What is rather neat, and a little brutal, is that being a clever male offered no protection from being cheated on. A male’s own memory score did not predict whether his mate would stray. A good male, in other words, could still lose paternity to an even better one. The thing that did seem to nudge a female toward straying was her own forgetfulness: females who fared worse on the task tended to have more extra-pair chicks in the nest, hinting that they might be compensating for their own cognitive shortfalls by seeking out a sharper sire.

And the cheating males paid no obvious price at home. Their own nests held just as many chicks, just as heavy, as those of faithful males. No trade-off showed up at all. (Males with better spatial memory also raised heftier young in their own nests, the kind of chicks more likely to survive and recruit into the breeding population.)

A few caveats are worth keeping in view. The team did not witness the copulations themselves, so the case for active female choice is built on the paternity data and on decades of work showing that female chickadees, and their close tit relatives, leave their territories to seek out neighbouring males, and that forced copulation simply isn’t a thing in these birds. It is also conceivable that some unmeasured trait travels alongside spatial memory, though previous work in this system has knocked down the obvious suspects: sharper birds aren’t more aggressive, more dominant, or more exploratory.

“Our results show that female choice contributes to the evolution of spatial cognitive abilities in a species that stores and recovers thousands of food items and relies on spatial cognition for survival,” says senior author Vladimir Pravosudov at the University of Nevada, Reno. Better-remembering males, he adds, sire more young and fledge heavier chicks, the sort more likely to survive into the next generation of breeders.

The lingering puzzle is how a female judges a male’s memory in the first place. Nobody yet knows. Maybe there’s a tell in the plumage (recent work on black-capped chickadees hints that cognitive performance shows up in feather brightness), or maybe she simply watches who finds their caches through the long winter the pair spends together in a flock, and remembers. If memory is what’s being chosen, then the choosing may itself depend on memory. Which is a fittingly chickadee sort of riddle to be left with.

DOI / Source: https://doi.org/10.7554/eLife.110905.1


Frequently Asked Questions

Why would a female bird mate outside her pair at all?

In many socially monogamous birds, females mate with extra males to gain genetic benefits for their chicks, not help with parenting.

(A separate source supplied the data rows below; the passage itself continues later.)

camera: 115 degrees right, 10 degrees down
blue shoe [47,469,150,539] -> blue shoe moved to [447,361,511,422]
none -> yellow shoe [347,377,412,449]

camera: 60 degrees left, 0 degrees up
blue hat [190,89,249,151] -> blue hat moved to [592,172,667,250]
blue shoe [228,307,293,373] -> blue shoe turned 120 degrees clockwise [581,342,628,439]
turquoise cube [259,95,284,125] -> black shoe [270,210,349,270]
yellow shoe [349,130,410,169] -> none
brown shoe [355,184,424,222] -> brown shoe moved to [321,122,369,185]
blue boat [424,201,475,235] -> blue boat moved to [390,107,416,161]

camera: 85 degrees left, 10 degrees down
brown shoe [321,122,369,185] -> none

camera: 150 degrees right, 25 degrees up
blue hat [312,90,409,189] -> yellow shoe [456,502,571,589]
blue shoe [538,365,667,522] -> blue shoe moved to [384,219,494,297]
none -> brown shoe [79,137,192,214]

For mountain chickadees, pairs form in autumn when choice is limited, so straying during the breeding season may be the main way a female can secure better genes than her social partner offers.

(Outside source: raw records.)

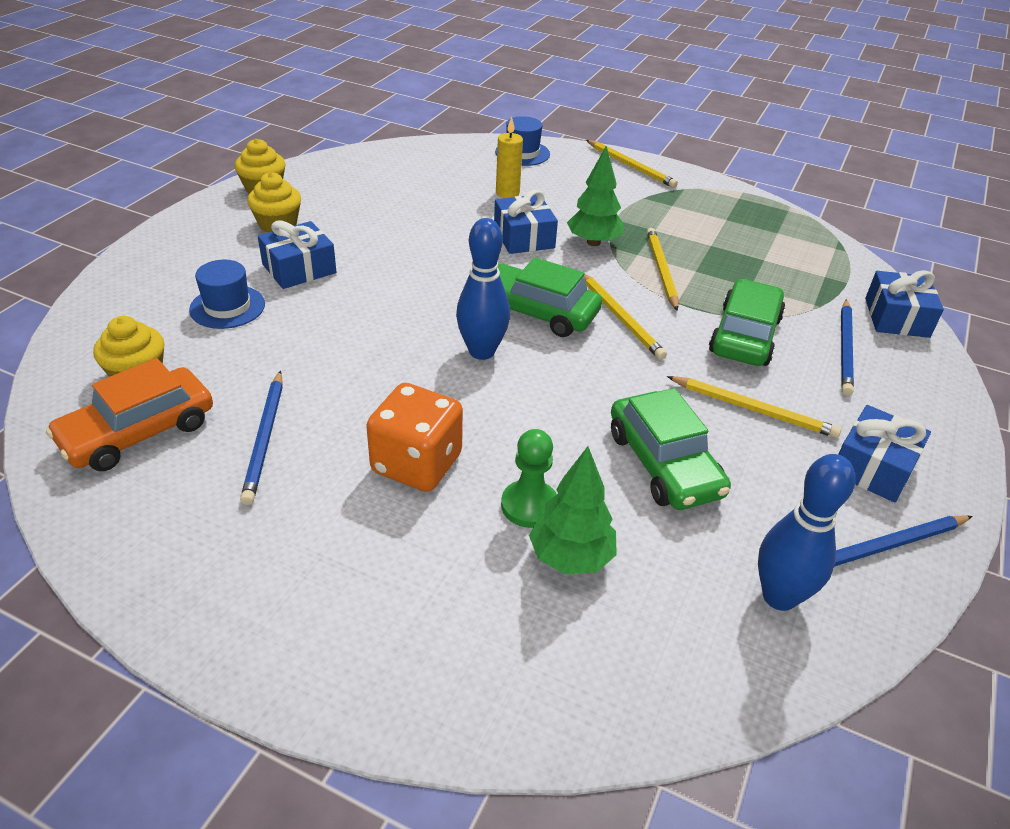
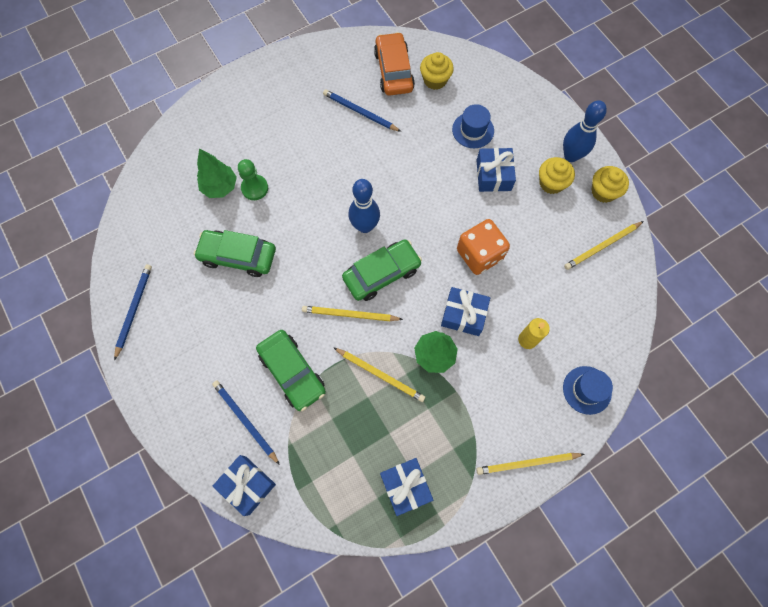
camera: 125 degrees right, 30 degrees up
orange dice [366,383,463,492] -> orange dice moved to [457,219,510,275]
yellow pencil [667,376,841,438] -> yellow pencil moved to [564,221,644,270]
blue bowling pin [758,454,855,611] -> blue bowling pin moved to [563,100,607,162]
blue gift [838,405,931,502] -> blue gift moved to [380,458,433,516]

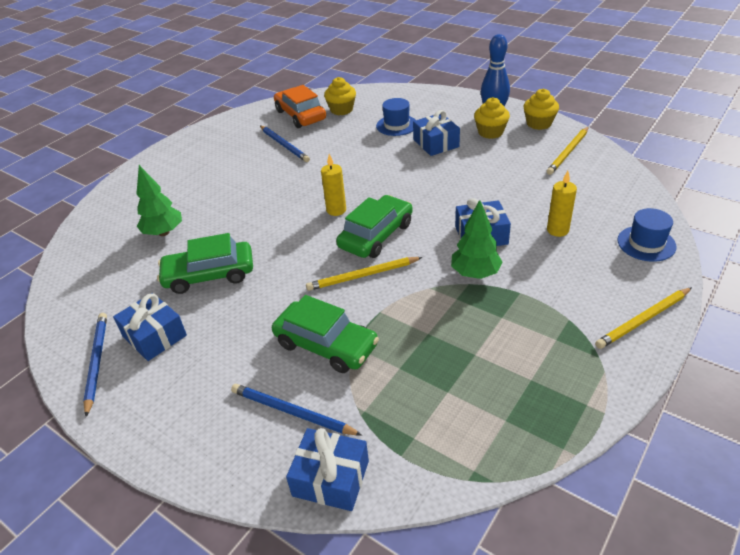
camera: 20 degrees left, 30 degrees down
green pawn [238,159,268,200] -> none
blue pencil [323,90,401,132] -> blue pencil turned 135 degrees counterclockwise [260,126,310,162]
yellow pencil [333,347,425,402] -> none
blue bowling pin [349,179,380,233] -> yellow candle [321,154,346,216]
blue gift [380,458,433,516] -> blue gift moved to [113,293,187,361]
orange dice [457,219,510,275] -> none

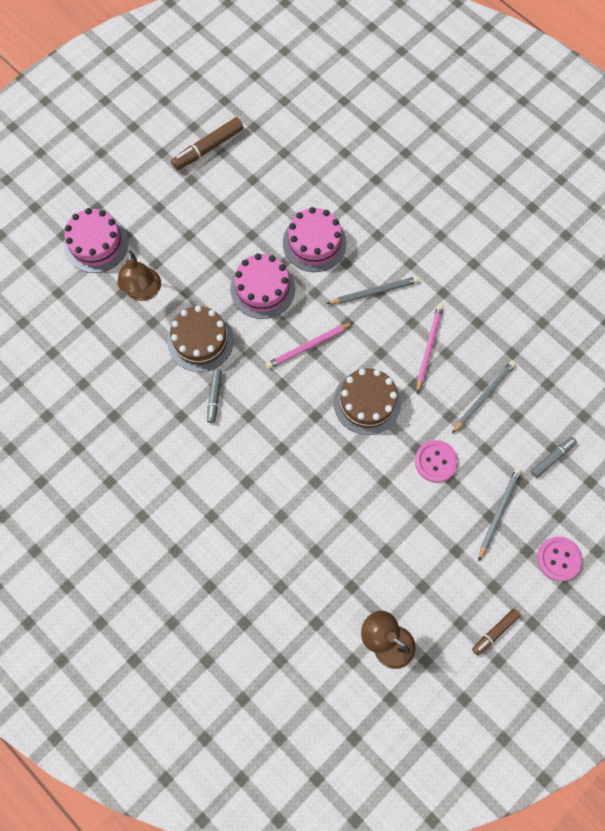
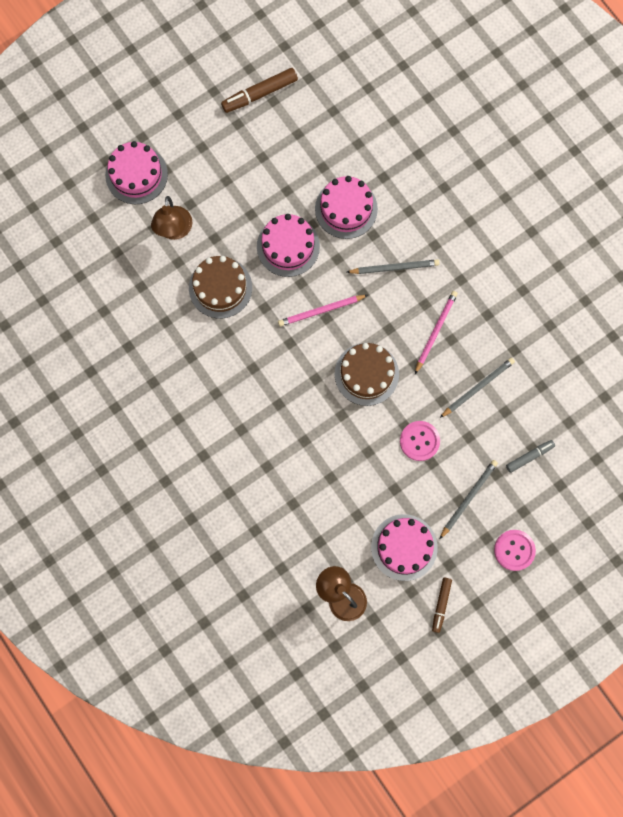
camera: 10 degrees right, 5 degrees up
grey marker [207,369,222,423] -> none
brown marker [472,609,521,655] -> brown marker turned 45 degrees counterclockwise [432,577,452,633]
none -> pink cake [371,514,438,581]

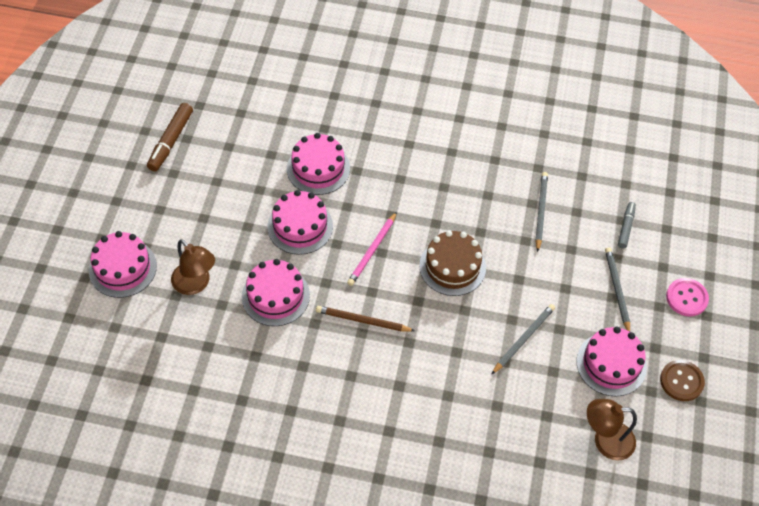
camera: 45 degrees left, 20 degrees down
brown cake [189,256,252,318] -> pink cake [242,259,310,326]
grey pencil [347,259,440,274] -> grey pencil moved to [491,304,555,375]
pink button [400,421,440,461] -> none
pink pencil [415,291,458,374] -> none
brown marker [432,577,452,633] -> brown button [660,360,705,401]
none -> brown pencil [316,306,415,332]

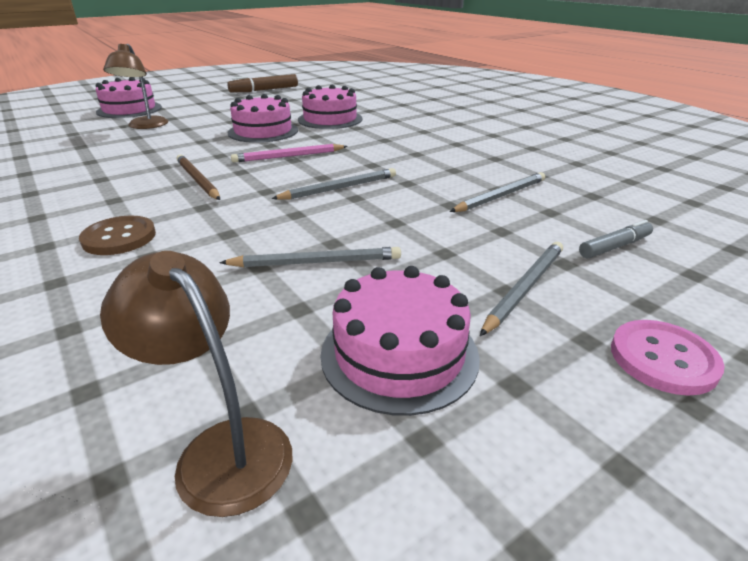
camera: 45 degrees right, 25 degrees down
pink cake [242,259,310,326] -> none
brown cake [419,230,486,296] -> grey pencil [271,168,396,200]
brown button [660,360,705,401] -> brown button moved to [79,216,156,255]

How do researchers even measure a chickadee’s memory in the wild?

They use ‘smart’ feeder arrays: eight feeders on a frame, each bird assigned a single one that will release a seed. Birds wear radio tags, so every visit is recorded, and the number of wrong feeders a bird tries before finding its own becomes a running score of spatial learning and memory.

Is it true that smarter males never get cheated on?

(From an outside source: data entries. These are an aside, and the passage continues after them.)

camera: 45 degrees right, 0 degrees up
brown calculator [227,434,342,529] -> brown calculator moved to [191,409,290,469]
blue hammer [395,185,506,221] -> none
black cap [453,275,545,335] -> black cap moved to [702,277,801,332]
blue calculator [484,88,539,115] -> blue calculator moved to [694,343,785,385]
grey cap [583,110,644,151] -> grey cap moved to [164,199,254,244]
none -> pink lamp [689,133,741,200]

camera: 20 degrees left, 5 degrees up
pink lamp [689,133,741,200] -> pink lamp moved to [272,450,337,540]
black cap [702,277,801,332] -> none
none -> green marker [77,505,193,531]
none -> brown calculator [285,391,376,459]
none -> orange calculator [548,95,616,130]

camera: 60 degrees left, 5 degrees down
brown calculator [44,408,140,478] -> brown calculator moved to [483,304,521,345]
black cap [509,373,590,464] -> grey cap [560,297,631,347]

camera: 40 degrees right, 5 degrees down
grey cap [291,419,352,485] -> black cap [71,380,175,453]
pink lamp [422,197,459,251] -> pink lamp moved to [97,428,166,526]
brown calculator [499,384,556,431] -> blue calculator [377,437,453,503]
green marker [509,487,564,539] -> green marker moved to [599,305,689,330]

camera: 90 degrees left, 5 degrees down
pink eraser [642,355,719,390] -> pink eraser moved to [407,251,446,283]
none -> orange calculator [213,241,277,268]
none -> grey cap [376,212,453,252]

No, and that’s one of the more striking findings. A male’s own memory score didn’t predict whether his mate would stray. Even a high-performing male could lose paternity to a male who scored even higher, because what mattered was the relative difference between the two.

Why does spatial memory matter so much for these birds specifically?

Mountain chickadees stash thousands of food items and must relocate them to survive harsh mountain winters. Birds with better spatial memory are more likely to survive and live longer, and because the trait is heritable, a chick that inherits it inherits a real survival edge.